News

PF takes GBM case to Supreme Court

ALVIN CHIINGA, Lusaka
THE State has appealed to the Supreme Court against the judgment of the Lusaka High Court that United Party for National Development (UPND) vice-president for administration Geoffrey Mwamba is still a PF member of Parliament (MP) for Kasama Central.
According to a memorandum of appeal, Solicitor-General Abraham Mwansa has asked Judge Florence Lengalenga to stay the execution of a decision she made on March 23, 2016 awaiting the outcome of the appeal in the Supreme Court.
In her ruling, Ms Justice Lengalenga declared that Mr Mwamba was still an MP under the PF ticket.
She subsequently ruled that Speaker of National Assembly Patrick Matibini acted in excess of his power by declaring Mr Mwamba’s seat vacant.

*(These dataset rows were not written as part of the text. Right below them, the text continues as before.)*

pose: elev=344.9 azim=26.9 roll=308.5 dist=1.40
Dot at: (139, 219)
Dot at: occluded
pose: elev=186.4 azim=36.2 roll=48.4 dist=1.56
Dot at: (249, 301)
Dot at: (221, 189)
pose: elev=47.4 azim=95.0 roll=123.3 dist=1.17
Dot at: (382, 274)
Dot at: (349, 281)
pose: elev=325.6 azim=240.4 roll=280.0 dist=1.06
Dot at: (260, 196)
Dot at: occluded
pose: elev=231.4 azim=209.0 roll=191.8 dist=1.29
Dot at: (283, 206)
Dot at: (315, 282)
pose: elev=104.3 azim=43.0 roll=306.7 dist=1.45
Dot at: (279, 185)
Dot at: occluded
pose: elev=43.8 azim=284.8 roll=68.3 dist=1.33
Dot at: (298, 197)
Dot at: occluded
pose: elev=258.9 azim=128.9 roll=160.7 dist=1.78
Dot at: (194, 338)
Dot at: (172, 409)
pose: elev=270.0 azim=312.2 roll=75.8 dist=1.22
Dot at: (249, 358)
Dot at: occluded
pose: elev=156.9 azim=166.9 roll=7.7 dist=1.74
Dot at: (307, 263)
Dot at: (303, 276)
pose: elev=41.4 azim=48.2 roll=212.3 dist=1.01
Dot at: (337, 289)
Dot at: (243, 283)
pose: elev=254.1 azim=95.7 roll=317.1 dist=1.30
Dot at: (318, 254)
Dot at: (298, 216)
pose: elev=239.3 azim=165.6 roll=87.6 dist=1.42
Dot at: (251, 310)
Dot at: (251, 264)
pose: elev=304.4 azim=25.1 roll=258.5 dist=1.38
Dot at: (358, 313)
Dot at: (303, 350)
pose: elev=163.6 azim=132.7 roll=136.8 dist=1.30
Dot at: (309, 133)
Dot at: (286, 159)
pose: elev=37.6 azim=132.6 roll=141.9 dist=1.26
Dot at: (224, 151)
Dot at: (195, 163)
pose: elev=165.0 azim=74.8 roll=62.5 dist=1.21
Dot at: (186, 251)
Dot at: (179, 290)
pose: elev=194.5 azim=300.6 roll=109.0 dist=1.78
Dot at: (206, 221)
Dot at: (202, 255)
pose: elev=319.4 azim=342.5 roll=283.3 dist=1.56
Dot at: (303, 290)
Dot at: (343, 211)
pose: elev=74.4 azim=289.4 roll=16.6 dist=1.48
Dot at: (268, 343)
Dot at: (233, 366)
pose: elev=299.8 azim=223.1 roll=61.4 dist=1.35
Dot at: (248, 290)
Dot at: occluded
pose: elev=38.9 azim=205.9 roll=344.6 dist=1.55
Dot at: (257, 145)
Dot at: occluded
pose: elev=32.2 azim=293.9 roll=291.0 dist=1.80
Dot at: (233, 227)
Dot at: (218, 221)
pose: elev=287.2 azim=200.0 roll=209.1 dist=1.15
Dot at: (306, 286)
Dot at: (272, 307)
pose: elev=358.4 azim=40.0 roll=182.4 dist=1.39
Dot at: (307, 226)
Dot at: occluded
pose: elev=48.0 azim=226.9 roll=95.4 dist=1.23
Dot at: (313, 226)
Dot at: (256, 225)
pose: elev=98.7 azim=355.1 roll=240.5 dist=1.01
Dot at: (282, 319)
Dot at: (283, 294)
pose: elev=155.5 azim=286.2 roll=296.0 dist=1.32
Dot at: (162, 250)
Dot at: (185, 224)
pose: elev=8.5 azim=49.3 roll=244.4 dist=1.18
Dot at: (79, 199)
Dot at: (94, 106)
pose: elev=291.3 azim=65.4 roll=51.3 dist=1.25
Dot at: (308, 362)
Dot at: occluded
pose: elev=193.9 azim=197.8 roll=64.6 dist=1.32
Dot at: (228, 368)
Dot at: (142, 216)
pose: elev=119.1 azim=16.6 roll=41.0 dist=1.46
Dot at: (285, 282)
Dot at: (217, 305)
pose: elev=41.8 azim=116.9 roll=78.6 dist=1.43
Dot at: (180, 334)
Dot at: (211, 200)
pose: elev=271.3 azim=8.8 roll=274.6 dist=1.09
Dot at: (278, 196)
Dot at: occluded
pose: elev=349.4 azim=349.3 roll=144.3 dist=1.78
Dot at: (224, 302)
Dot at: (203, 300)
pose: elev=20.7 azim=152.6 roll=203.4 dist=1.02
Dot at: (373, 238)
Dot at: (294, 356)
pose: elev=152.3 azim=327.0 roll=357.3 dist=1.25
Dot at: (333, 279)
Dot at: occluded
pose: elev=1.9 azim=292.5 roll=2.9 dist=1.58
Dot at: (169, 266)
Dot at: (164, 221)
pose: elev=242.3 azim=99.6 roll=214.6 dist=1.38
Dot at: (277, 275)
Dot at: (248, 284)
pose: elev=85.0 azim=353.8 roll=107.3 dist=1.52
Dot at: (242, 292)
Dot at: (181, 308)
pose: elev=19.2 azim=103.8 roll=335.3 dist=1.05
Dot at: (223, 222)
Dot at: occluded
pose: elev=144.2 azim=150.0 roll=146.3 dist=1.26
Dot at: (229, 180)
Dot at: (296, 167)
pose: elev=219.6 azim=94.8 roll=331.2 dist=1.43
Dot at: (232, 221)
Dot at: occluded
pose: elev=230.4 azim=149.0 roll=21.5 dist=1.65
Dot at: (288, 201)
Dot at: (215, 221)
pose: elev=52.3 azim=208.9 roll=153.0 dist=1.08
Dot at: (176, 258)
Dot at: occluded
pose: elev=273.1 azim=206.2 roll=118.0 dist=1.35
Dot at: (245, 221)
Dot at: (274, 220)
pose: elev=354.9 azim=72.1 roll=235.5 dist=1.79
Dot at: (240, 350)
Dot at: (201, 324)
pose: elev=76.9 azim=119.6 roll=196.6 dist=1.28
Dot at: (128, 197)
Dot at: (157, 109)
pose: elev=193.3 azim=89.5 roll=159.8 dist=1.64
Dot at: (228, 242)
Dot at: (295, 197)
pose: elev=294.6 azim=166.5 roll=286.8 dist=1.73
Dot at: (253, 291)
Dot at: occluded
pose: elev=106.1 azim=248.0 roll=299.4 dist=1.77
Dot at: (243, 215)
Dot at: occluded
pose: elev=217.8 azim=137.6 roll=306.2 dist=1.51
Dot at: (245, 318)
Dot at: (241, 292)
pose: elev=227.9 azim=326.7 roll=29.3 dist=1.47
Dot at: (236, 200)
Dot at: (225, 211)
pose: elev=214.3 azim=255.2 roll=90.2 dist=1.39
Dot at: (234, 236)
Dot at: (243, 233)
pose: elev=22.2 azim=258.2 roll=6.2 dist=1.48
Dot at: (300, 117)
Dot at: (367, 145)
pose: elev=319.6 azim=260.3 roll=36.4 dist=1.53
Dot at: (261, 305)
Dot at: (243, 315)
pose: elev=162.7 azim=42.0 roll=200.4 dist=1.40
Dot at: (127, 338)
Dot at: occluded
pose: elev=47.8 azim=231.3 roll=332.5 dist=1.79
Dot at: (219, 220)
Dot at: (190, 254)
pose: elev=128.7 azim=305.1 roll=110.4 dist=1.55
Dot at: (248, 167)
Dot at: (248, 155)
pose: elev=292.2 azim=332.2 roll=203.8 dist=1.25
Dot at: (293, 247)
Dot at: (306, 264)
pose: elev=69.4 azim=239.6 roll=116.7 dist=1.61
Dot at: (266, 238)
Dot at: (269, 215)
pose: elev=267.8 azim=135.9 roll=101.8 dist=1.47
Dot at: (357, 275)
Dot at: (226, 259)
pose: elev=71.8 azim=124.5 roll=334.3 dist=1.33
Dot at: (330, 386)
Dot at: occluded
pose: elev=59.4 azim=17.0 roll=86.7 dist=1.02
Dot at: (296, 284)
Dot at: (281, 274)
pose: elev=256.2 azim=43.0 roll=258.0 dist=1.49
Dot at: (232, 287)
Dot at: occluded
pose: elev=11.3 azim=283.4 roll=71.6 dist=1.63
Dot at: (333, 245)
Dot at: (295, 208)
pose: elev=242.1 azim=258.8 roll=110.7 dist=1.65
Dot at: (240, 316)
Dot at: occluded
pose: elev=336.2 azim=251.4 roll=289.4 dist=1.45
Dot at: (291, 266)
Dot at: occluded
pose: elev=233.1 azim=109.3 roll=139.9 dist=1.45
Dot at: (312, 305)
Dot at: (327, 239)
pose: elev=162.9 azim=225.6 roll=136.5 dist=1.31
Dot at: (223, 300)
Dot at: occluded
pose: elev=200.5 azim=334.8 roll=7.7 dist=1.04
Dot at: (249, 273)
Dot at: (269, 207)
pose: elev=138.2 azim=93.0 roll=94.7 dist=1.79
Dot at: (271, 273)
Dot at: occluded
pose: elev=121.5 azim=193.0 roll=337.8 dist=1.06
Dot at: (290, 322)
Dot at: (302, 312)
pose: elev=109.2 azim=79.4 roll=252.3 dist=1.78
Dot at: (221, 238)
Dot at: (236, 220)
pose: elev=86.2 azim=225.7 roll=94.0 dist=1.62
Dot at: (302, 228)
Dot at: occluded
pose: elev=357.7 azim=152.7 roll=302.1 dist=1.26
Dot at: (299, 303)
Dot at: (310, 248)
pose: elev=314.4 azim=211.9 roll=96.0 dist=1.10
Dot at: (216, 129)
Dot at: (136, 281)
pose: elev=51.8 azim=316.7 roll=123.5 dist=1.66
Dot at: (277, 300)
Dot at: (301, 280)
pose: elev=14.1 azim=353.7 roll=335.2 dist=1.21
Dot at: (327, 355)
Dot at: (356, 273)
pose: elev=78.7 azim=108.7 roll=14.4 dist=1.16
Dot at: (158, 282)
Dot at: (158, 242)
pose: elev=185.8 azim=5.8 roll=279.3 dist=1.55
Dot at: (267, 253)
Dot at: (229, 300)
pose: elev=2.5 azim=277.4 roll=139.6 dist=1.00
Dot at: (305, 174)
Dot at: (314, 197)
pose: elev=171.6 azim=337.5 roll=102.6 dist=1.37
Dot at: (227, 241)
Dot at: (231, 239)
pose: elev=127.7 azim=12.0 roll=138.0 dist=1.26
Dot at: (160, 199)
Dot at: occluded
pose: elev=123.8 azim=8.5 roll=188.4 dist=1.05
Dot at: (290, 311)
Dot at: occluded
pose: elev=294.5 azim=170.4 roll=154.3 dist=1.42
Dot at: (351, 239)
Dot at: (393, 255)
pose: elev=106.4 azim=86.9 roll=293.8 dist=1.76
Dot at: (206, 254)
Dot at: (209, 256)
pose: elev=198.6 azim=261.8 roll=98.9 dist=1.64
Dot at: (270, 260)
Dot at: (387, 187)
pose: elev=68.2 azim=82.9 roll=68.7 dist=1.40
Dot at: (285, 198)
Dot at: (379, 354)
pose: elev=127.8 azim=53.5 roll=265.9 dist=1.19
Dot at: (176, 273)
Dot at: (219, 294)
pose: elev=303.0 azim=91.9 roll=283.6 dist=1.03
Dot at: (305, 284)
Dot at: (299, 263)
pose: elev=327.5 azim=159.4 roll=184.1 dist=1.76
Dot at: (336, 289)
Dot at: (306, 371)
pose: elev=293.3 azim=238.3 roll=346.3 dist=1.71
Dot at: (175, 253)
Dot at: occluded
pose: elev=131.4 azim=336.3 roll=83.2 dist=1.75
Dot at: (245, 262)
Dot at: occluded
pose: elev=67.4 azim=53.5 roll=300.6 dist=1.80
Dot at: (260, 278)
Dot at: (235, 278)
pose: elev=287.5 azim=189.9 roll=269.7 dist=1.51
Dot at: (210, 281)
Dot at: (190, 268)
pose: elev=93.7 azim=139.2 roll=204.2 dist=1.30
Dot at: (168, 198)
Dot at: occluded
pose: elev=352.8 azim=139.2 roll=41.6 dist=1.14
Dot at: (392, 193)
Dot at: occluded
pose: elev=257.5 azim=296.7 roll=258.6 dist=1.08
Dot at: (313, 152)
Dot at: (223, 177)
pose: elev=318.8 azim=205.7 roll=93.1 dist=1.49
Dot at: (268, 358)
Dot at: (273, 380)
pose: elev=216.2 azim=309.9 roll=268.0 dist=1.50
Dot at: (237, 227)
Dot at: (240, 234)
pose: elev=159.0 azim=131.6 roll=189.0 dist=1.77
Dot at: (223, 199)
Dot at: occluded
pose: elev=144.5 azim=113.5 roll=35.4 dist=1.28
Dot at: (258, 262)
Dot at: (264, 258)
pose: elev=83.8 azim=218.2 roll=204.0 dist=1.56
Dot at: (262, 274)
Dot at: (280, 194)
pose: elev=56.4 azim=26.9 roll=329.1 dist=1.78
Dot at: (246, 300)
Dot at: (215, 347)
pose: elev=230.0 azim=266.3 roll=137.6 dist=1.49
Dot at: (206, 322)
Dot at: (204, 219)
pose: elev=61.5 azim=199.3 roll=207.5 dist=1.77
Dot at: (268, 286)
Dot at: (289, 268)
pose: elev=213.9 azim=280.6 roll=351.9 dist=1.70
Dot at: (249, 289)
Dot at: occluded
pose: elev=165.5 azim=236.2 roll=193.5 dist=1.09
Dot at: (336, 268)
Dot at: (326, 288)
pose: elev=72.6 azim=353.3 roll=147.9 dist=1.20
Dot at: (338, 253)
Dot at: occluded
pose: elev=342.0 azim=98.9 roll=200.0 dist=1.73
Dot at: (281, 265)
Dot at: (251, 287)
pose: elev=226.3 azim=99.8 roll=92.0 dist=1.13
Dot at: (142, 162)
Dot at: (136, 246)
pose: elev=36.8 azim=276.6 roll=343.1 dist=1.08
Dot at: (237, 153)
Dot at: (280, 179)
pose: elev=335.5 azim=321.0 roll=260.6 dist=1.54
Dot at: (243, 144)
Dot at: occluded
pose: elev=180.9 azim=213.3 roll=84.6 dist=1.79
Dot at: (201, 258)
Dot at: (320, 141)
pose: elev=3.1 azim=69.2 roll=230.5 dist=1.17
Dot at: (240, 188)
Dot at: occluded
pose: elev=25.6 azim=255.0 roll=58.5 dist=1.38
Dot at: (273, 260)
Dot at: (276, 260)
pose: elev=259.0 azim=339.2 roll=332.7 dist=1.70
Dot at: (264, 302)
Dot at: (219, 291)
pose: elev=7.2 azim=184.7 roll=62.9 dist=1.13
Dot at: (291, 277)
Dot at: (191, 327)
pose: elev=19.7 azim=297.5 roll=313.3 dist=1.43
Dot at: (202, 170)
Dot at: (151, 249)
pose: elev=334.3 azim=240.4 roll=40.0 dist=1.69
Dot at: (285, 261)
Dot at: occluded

This followed Mr Mwamba’s appointment as UPND vice-president for administration, a move which meant he had crossed the floor of the House, in contravention of article 71(2) (c) of the Constitution.
According to the memorandum of appeal, the State has appealed because it was not satisfied with Ms Justice Lengalenga and filed an appeal on three grounds.
In the first ground, Mr Mwansa argues that Ms Justice Lengalenga erred in law and fact by deciding that Dr Matibini was wrong to declare the seat vacant instead of referring the issue to the court.
Mr Mwansa is of the view that Justice Lengalenga erred in law and fact in deciding that the Speaker acted illegally or ultra vires the provisions of Article 72 (1) (a) of the Constitution.
He further contends that Ms Justice Lengalenga erred when she found that Mr Mwamba’s legitimate expectation to have the status of his parliamentary seat determined by the High Court was breached by the declaration of the seat vacant and ordered that he be paid his emoluments.
In his certificate of urgency, which he also filed yesterday, Mr Mwansa asked Judge Lengalenga to, in the meantime, stay her decision until the outcome of the ruling at the Supreme Court.
Mr Mwansa contends that overly, there is no power that the High Court possesses to interfere with the internal proceedings of the National Assembly.